Доротея была личностью трагической. Не по своей вине, а вследствие какой-то ошибки природы, она с детства была психически нездорова. И с самого раннего возраста по какой-то непостижимой причине испытывала ненависть к детям. Есть веские основания полагать, что еще в молодости она была виновна в смерти маленького ребенка. Неопровержимых улик не было, тем не менее их было вполне достаточно для того, чтобы ее поместили в соответствующее заведение. В клинике она провела несколько лет. Когда врачи сочли ее здоровой, она вернулась к обычной жизни, часто гостила у сестры и даже поехала к ней в Малайю, по месту службы генерала. И там снова случилось несчастье. С соседским ребенком.
И снова, при отсутствии прямых доказательств, все указывало на то, что здесь не обошлось без Доротеи. Генерал Равенскрофт лично отвез ее в Англию, где она и была снова помещена в клинику. Новый курс лечения, и ее опять выписывают… Маргарет решила, что сестре лучше постоянно жить с ними — так будет легче заметить возможные признаки обострения. Думаю, генерал Равенскрофт был не в восторге от этой перспективы, по-видимому, он понимал, что рецидивы ее болезни будут время от времени повторяться, и за Доротеей нужен глаз да глаз, чтобы предотвратить очередную трагедию…
— Так вы думаете, — спросил Десмонд, — это она застрелила обоих Равенскрофтов?
— Нет, — сказал Пуаро, — я думаю, что Доротея убила свою сестру, Маргарет. Однажды они гуляли по тропе над обрывом, и Доротея столкнула Маргарет вниз. Маниакальная ненависть и зависть к сестре, которая была так похожа на нее, но у которой прекрасно сложилась личная жизнь и которая была очень счастлива, вырвалась наружу. Ненависть, ревность и неудержимое желание убить «обидчицу» — все разом обуревало ее, и она не устояла. О том, что на самом деле произошло, знал только генерал… и еще один человек… Я имею в виду вас, мадемуазель Зели.

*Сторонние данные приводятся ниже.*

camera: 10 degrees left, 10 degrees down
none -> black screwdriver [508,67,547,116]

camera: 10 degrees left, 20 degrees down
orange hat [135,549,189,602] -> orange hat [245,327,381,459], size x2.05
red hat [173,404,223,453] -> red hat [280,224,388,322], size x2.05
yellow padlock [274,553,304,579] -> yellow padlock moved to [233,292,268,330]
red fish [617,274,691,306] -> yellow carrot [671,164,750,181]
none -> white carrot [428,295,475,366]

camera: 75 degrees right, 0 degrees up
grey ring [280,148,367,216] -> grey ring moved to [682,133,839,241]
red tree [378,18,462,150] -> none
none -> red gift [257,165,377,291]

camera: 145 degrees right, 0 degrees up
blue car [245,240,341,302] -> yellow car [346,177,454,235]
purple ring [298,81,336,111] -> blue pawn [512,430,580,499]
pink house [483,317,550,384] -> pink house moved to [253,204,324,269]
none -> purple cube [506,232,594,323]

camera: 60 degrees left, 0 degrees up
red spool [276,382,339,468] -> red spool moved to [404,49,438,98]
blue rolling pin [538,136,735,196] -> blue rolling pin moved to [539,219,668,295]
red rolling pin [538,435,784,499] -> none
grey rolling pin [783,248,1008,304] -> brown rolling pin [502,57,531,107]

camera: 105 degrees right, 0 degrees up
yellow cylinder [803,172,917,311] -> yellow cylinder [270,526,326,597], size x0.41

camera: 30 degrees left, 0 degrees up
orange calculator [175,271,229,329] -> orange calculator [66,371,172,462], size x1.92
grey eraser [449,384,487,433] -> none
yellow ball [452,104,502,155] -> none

— Да. — сказала Зели Моура, — я знала. Я многое знала… Равенскрофты были очень обеспокоены состоянием Долли. После того как она попыталась причинить вред их маленькому сыну Эдварда срочно отправили в школу, а Селию в пансионат. Я отвезла ее, а затем вернулась обратно. Теперь в доме остались только взрослые — я, генерал Равенскрофт, Доротея и Маргарет, и мы решили, что беспокоиться не о чем. И вот однажды случилось то, чего все так боялись. Сестры ушли погулять, но вернулась одна Долли. Она была в каком-то странном, возбужденном состоянии. Она прошла в столовую и села за стол. Генерал Равенскрофт вдруг заметил, что правая рука у нее в крови, и спросил, что с ней случилось, не упала ли она. А та ответила: «Да нет, не упала. А это пустяк — оцарапалась о куст шиповника». Но там шиповник не растет. Скажи она — ежевика, и мы бы ей поверили. Услышав это мы не на шутку встревожились. Генерал тут же бросился из дома, я следом за ним. Он все время повторял: «Что-то случилось с Молли. Я знаю — что-то с ней случилось»… Мы нашли ее на уступе, под обрывом. Она расшиблась об отроги скал и о камни внизу. Она была еще жива, но истекала кровью. Мы не знали, что делать. Боялись до нее дотронуться. В любом случае, надо было немедленно бежать за доктором, но мы не успели — она сжала руку мужа и… она еле говорила, ей было трудно дышать: «Да, это Долли. Она сама не понимала, что делает. Она не понимала, Алистер. Она не может за это отвечать. Ты должен ее спасти. Она никогда не понимала, что делает и почему. Она не могла удержаться. Это было сильнее ее. Обещай мне, Алистер. Я умираю. Доктор мне не поможет — поздно. Я чувствую, как жизнь уходит из меня. Смерть уже близко. Но ты должен мне кое-что пообещать. Обещай, что защитишь ее. Что не сдашь ее полиции. Обещай, что ее не будут судить за убийство и не будут до конца жизни держать в сумасшедшем доме. Спрячь меня — так, чтобы сразу не нашли. Я прошу, заклинаю тебя — это мое последнее желание. Я прошу тебя, потому что я люблю тебя больше всего на свете. Если бы я могла выжить — ради тебя — как бы я была счастлива, но мне суждено умереть. Я знаю это. Дай мне слово… И вы, Зели, — вы ведь меня тоже любили. Я знаю. Вы всегда любили меня и заботились обо мне. И вы любили моих детей — поэтому вы должны спасти Долли Мою бедняжку Долли… Прошу вас, ради всего святого… ради любви, которая всех нас связывала, спасите ее…»
— И что же вы тогда сделали? — спросил Пуаро. — Мне кажется, вы просто не могли не выполнить ее волю, да?